Now my data frame with the 260+ opening report looks nice and clean except for a few missing data point


In [9]:
head(opening_report_clean, n = 1)


Out[9]:
namelatitudelongitudeaddresstimecontenturl
1Inside Scoop39.7570475 -105.00876001535 Platte St, Denver, CO 80202Sep 14, 2015, 1:17pLittleton-born Inside Scoop opened its Denver outpost a little over a week ago at 1535 Platte Street. A family-owned and operated business, the shop crafts its creations in the shop and offers some 20 different flavors that rotate and change weekly. Waffle cones are also made in-house. The decor is simple but inviting with casual tables and sunny yellow wall accents and local art displayed throughout the space. Right now, guests can enjoy classics like vanilla and mint-chocolate chip but also fun flavors like horchata, lemon crunch, and German chocolate cake.http://denver.eater.com/2015/9/14/9325789/inside-scoop-lohi-platte-street

Write the opening report to a google sheet

Now I want to write the opening report to a google sheet. I really liked the googlesheets package. It makes everything very easy.
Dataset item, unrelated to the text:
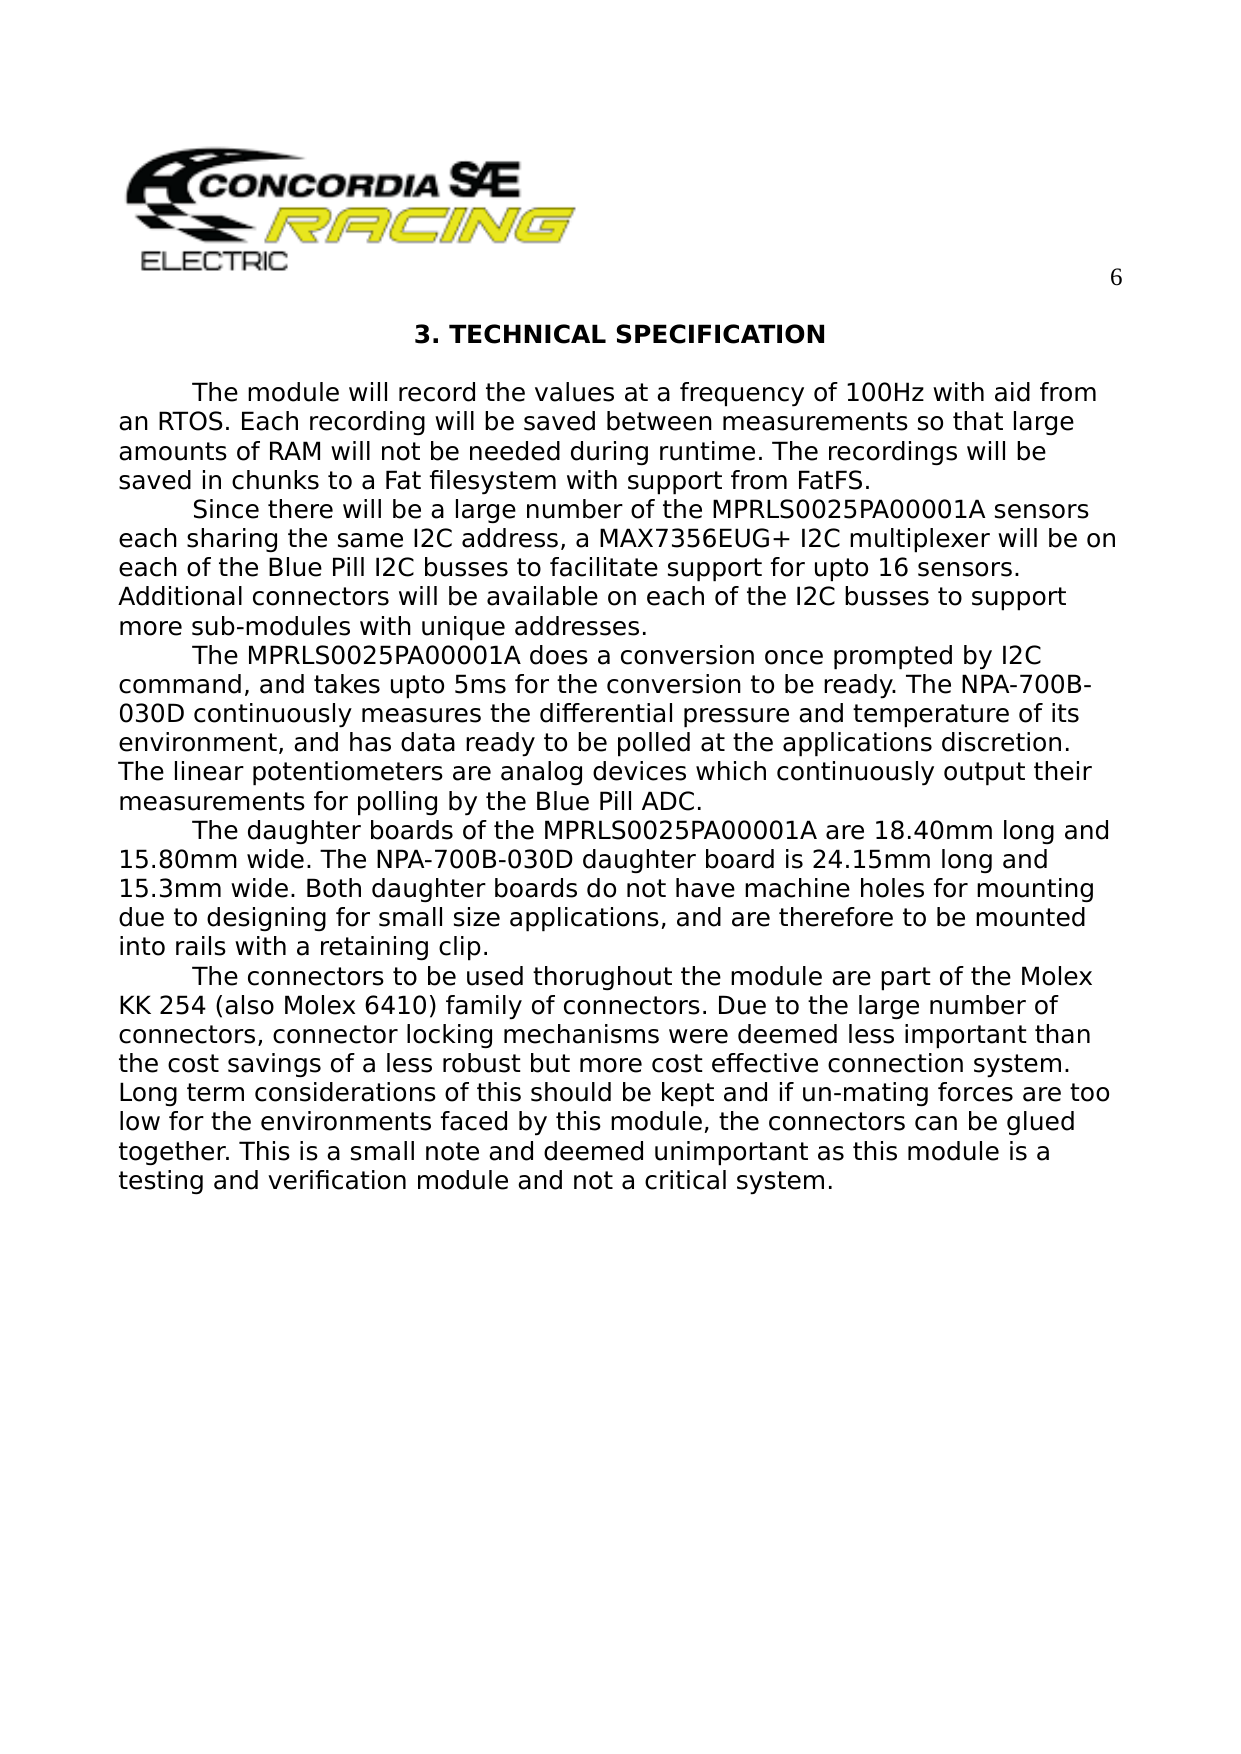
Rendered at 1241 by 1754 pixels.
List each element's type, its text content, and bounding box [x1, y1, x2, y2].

One thing I found out might be useful for everybody is that if you messed up the app authorization the first time, you can do the following thing to make it up. (By mess up I mean you forget to copy paste the authorization link that googlesheets prints out in your R console to your browers and do what you needed to do - like what happened to me many times. Or anything wired happened during this process makes you cannot finish it).

In your working directory, if you enable your operating system to show hidden items, you will see this .httr-oauth file. This is created by httr package (which googlesheets uses) when passing the authorization. If you delete this file, then run gs_auth() again to do this the second time. If you know how to re-do the authorization normally, please let me know!


In [12]:
gsheet_opening_report <- gs_new(title = "opening_report_blog")
gs_edit_cells(gsheet_opening_report, input = opening_report_clean)


Auto-refreshing stale OAuth token.
Sheet "opening_report_blog" created in Google Drive.
Worksheet dimensions: 1000 x 26.
Range affected by the update: "A1:G268"
Worksheet "Sheet1" successfully updated with 1876 new value(s).